Case 2: Not Awaiting client.connect()

If you forget to await client.connect(), your subsequent tool calls will race with the initialisation handshake and fail with protocol errors.

// WRONG
client.connect(transport);
const tools = await client.listTools(); // Fails: handshake not complete

// CORRECT
await client.connect(transport);
const tools = await client.listTools(); // Safe

Case 3: Tool Handler Throwing Without isError

When a tool handler throws an exception, the server catches it and returns an error response. But if you want to signal a user-visible error (as opposed to a protocol error), you should return a result with isError: true rather than throwing. Throwing causes a JSON-RPC error response; returning with isError: true returns a normal result that the LLM can read and reason about.

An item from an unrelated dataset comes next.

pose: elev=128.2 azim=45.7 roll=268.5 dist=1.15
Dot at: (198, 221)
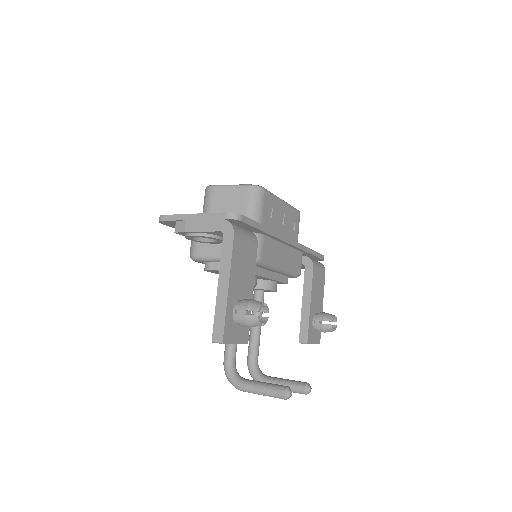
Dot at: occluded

// OK for protocol failures (server bug, network error)
throw new Error('Database connection failed');

// BETTER for user-visible errors the LLM should handle
return {
  isError: true,
  content: [{ type: 'text', text: 'No results found for that query.' }],
};
// The LLM will receive this as tool output and can adjust its response accordingly.

“Tools can signal that a tool call failed by including isError: true in the result. This allows the LLM to reason about the failure and potentially retry or adjust its approach, rather than treating the tool failure as a protocol error.” – MCP Documentation, Tools

What to Check Right Now

  • Run the full project – build the text-tools server and client from this lesson. Do not copy-paste; type it. The act of typing catches misunderstandings that reading does not.
  • Inspect it with the Inspector – run npx @modelcontextprotocol/inspector node server.js before running the client. Verify all three tools appear and work.
  • Add a fourth tool – practice the pattern by adding uppercase_text as a fourth tool. Register it, implement the handler, test with the Inspector, then verify your client discovers it automatically.
  • Read the error – deliberately introduce a bug (typo in a field name, missing argument) and read the JSON-RPC error response. Understanding error messages now saves hours later.